Much like any album that breaks a band out, the record that precedes it is the one that really matters; the all-seeing eye is fixated on the group, and pressures are high. At the time of Chocolate Starfish and the Hot Dog Flavoured Water
’s release it was pretty easy to see the album was a solid successor, following in the footsteps of what the last album brought, with an added refinement and nip-tuck in certain areas to make it a slightly stronger release. And by today’s standards, it’s clear this LP still has a lot more to offer fans than its predecessor. Limp Bizkit really go to town on making catchy tracks a focal point here: from the opening seconds of “Hot Dog”, you’ll end up having it jammed in your cerebral cortex for days after. Taking the “Break Stuff” template to new levels here, there’s a larger enjoyment to be had if you like this kind of music, and more than a handful of genuinely fun moments are offered with the likes of “My Generation”, “My Way”, “Take A Look Around” and “Livin’ It Up” – as well as curve balls like “Boiler” which brings an unusual melancholy to the record, that’s not only a fine addition to the album’s tracklist but a great album closer to boot. This credit, of course, mainly goes to Wes Borland’s fantastically obscure and diverse guitar playing which offers a variety of textures and moods for him to use as he sees fit; the breadth of sounds at his disposal is impressive and stands to make even the most average of songs elevate itself to a better quality. It would be unfair to give all the credit to Wes though, as the rhythm section has always brought a perfect balance to what Borland brings to the table: infectiously simple grooves that meld in with the guitar, bringing a funky, heavy aesthetic to the songs; while DJ Lethal adds his contribution in all the right places.

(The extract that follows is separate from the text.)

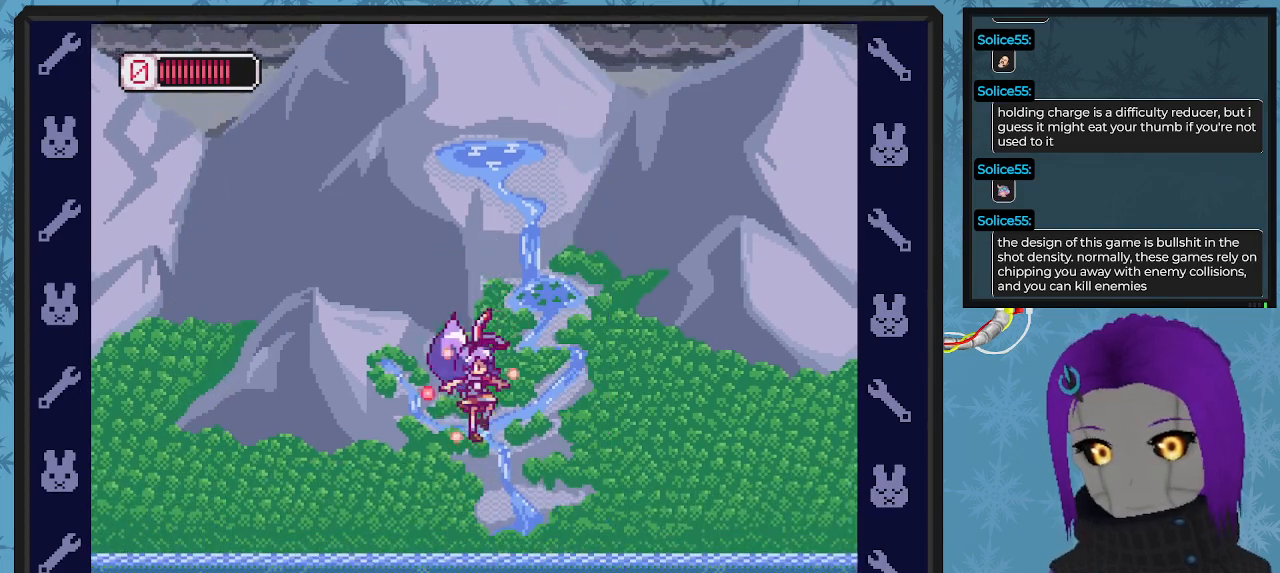
{"buttons": ["A", "X", "DPAD_LEFT"], "left_stick": "center", "events": [[67, "DPAD_RIGHT", "down"], [200, "DPAD_DOWN", "down"], [233, "A", "down"], [333, "DPAD_DOWN", "up"], [333, "DPAD_LEFT", "down"], [333, "DPAD_RIGHT", "up"]]}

As with nearly all of Limp Bizkit’s albums, musically Chocolate Starfish and the Hot Dog Flavoured Water
isn’t the problem here, the issues stem from the notorious front man, Fred Durst. At best, his performance brings a goofy “party-hard” quality to the songs. Almost every track here contains something that will make you cringe: be the repetition found on “Rollin’”, as he constantly repeats ”keep rollin’, rollin’ rollin’”
; the vomit-inducing take on “The One” about a new girl he wants to hook up with; “Full Nelson” for firing out his usual shtick of giving it to the haters; or “My Generation” for attempting to connect to the masses rejected by society’s older generations. When these lyrics are nestled underneath the great music, they are adequate. You can’t knock his vocal performance as a whole, it’s infectious and his melodies and lyric placements will ultimately get stuck in your head well after listening. But when you dissect them for what they really are, they really damage the overall presentation.
At this point in Limp Bizkit’s career, I don’t think I need to advocate to many who haven’t heard the band before; you’ll either like it or hate it. But if you are one of the few that haven’t heard anything from the band and you like NU-metal or metal with an eccentric touch, you should check this out. It might not be the band’s defining moment, but it’s certainly one of their stronger ones.
PACKAGING: Jewel case.
SPECIAL EDITION: A two disc edition of the album is floating around, containing a host of bonus tracks, including their cover of “Faith”.